Document section:
------------------------

O’Shaquie Foster and Robson Conceicao intend Saturday night to settle the debate as to who’s the better elite super-featherweight, but still swirling around their controversial first bout is the question of how best to document a fight’s activity.

While Foster, many fans and the ESPN broadcast team assessed that the then-champion posted an effective, productive, elusive boxing exhibition on July 6, judges Anthony Lundy (116-112 for Conceicao) and Paul Wallace (115-113 for Conceicao) overruled judge Ronald McNair (116-112 for Foster) and prompted criticism of punch-stat company CompuBox by Top Rank Chairman Bob Arum.

“The CompuBox people weren’t even at the fight,” Arum said of CompuBox figures showing Brazil’s Conceicao landed only 11 percent of his 701 total punches and landed 10 or more punches in just two of 10 rounds. “That’s a fraud. I watched it on TV. I can’t tell exactly what’s landing. … You have to be there to see it. Like the judges are.”

While CompuBox numbers will likely still be leaned upon to enrich the bout’s analysis – by both live broadcasters and print reporters covering the bout – Top Rank President Todd DuBoef says he’s interested in establishing a better way to tally who’s hitting who – how often and how effectively.

“It’s one thing to have technology, but if we’re not using it correctly … ,” DuBoef said.

Rather than having humans enter the punch stats by tapping on a data-entry machine as CompuBox has done for 40 years, DuBoef is intrigued with the idea of leaning on Artificial Intelligence (A.I.) to compute the punches.

One such A.I. company, Jabbr, is already posting results from fights, measuring punches thrown and landed – as CompuBox does – but also considering if certain landed punches are “high impact” and measuring the percentage of time in a round when a fighter is bringing “pressure” and “aggression.”

In a recent narrow bout, Artur Beterbiev’s majority decision victory over Russian countryman Dmitry Bivol for the undisputed light-heavyweight title, Jabbr reported Bivol out-landed Beterbiev 50-23 in high-impact punches, but Beterbiev possessed a 45% to 39% pressure advantage and 35% to 24% aggression advantage.

Jabbr defines the categories like this: Pressure: walking forward and forcing your opponent backwards, putting opponent on the ropes or in the corner, fighting at close range without clinching. Aggression, throwing punches with high power commitment, throwing punches in combinations, intimating and/or ending exchanges.

CompuBox tracks total punches, power punches and jabs.

Defending his work, CompuBox creator Bob Canobbio told BoxingScene following Conceicao-Foster I that his tallying is accurate.

“First of all, we’re not the official scorers. We provide a barometer of what’s happening in the ring. And what the announcers do with the numbers is up to them,” Canobbio said.

DuBoef argues the potential for A.I. in reporting punch stats is stark since it can report the data directly to broadcasters, fans and even judges if that could be approved.

------------------------

Stored data
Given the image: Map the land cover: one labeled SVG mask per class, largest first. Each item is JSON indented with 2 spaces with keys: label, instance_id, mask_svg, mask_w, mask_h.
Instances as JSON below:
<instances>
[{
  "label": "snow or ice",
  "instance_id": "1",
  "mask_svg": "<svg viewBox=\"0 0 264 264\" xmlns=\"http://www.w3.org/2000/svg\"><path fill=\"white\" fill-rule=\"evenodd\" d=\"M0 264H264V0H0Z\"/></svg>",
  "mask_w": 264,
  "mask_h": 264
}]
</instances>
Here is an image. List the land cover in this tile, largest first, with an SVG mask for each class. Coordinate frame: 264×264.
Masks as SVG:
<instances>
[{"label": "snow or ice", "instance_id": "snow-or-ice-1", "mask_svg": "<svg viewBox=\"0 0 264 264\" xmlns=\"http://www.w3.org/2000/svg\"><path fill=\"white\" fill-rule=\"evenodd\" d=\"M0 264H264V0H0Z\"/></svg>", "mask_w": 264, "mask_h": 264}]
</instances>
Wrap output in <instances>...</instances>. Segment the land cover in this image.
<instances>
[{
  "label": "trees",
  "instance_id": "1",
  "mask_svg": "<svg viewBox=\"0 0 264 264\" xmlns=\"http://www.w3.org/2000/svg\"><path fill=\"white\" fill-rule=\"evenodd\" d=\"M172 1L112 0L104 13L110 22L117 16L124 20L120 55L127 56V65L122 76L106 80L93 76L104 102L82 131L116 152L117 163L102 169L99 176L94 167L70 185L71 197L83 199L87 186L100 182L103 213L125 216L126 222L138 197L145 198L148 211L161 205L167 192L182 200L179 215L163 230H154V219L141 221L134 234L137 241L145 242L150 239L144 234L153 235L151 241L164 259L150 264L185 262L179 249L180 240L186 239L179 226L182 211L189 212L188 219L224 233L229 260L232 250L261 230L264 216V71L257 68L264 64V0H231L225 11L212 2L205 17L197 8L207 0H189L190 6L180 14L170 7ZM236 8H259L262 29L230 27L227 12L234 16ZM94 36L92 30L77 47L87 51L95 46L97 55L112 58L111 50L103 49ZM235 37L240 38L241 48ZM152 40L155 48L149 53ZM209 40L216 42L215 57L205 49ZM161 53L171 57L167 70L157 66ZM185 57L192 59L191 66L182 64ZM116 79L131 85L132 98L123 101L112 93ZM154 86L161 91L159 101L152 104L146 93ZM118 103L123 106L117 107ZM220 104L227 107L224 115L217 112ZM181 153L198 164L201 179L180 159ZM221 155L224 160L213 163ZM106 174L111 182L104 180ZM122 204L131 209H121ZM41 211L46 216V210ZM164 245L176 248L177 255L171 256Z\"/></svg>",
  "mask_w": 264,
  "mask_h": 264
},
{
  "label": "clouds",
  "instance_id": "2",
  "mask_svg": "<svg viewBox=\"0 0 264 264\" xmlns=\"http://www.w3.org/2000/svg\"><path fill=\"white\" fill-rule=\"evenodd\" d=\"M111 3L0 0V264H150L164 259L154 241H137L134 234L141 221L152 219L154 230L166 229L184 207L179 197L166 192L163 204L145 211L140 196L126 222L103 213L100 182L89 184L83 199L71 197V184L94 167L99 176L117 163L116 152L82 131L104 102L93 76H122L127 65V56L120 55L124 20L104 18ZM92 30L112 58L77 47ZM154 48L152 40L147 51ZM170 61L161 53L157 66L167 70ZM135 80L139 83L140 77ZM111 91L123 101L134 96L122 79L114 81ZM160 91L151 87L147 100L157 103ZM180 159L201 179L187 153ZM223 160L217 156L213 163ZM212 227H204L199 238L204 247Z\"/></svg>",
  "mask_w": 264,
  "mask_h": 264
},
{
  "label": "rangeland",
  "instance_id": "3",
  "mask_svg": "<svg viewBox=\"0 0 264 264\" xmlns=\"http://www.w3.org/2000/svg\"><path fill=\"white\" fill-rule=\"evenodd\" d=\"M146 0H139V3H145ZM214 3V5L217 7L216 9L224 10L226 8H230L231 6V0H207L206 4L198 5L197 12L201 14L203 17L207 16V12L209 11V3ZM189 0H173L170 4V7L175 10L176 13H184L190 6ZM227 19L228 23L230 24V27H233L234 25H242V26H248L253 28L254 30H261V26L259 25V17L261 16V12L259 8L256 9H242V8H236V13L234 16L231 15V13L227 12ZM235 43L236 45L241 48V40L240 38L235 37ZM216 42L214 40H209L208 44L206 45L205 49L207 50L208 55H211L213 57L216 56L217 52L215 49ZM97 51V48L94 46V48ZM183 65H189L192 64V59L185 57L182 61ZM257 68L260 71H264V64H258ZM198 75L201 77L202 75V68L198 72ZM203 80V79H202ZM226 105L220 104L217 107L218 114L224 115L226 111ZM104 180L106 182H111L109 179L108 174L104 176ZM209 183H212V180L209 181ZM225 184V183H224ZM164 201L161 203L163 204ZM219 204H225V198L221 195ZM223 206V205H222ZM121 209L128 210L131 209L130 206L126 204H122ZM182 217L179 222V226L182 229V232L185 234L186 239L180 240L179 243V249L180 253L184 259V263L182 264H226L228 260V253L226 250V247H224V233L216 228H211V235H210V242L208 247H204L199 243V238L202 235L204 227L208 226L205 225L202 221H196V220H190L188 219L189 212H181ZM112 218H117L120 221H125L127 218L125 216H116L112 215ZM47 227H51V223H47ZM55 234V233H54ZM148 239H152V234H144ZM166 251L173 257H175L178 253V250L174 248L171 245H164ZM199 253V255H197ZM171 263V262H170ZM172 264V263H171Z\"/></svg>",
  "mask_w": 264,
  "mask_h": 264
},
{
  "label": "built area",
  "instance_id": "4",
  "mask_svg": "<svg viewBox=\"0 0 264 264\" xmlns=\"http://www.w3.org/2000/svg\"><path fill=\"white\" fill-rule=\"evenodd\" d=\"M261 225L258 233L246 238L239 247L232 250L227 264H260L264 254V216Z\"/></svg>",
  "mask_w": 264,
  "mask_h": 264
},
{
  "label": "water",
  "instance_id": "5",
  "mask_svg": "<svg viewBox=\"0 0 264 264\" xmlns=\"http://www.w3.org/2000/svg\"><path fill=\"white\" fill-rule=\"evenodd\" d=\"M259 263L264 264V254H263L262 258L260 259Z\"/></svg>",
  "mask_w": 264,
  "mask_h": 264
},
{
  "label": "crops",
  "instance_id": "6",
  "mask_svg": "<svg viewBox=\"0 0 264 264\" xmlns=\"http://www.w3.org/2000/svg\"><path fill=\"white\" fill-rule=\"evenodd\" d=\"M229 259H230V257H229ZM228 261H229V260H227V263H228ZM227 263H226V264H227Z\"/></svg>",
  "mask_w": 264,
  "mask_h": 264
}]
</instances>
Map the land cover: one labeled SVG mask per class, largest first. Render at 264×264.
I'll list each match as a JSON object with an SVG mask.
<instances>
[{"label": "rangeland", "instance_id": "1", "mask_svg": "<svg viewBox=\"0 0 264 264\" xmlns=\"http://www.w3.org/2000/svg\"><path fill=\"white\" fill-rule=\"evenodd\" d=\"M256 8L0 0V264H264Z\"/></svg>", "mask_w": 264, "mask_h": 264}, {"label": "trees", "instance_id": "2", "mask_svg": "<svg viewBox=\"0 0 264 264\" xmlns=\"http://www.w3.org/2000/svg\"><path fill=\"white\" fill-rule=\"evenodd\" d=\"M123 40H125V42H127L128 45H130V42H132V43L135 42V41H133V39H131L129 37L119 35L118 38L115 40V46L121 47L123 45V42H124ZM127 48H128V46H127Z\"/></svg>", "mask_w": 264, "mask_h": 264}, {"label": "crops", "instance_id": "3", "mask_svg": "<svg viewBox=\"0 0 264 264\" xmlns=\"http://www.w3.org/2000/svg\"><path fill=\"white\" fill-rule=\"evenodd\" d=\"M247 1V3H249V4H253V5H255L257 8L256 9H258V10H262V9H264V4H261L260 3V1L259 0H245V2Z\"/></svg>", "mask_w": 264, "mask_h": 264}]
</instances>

------------------------

Your instructions:
In the article on boxing punch stats, rewrite the part that begins with "Rather than having" and ends with "24% aggression advantage.", switching "Artificial Intelligence" to "machine learning".

Exercise result:
Rather than having humans enter the punch stats by tapping on a data-entry machine as CompuBox has done for 40 years, DuBoef is intrigued with the idea of leaning on machine learning (A.I.) to compute the punches.

One such A.I. company, Jabbr, is already posting results from fights, measuring punches thrown and landed – as CompuBox does – but also considering if certain landed punches are “high impact” and measuring the percentage of time in a round when a fighter is bringing “pressure” and “aggression.”

In a recent narrow bout, Artur Beterbiev’s majority decision victory over Russian countryman Dmitry Bivol for the undisputed light-heavyweight title, Jabbr reported Bivol out-landed Beterbiev 50-23 in high-impact punches, but Beterbiev possessed a 45% to 39% pressure advantage and 35% to 24% aggression advantage.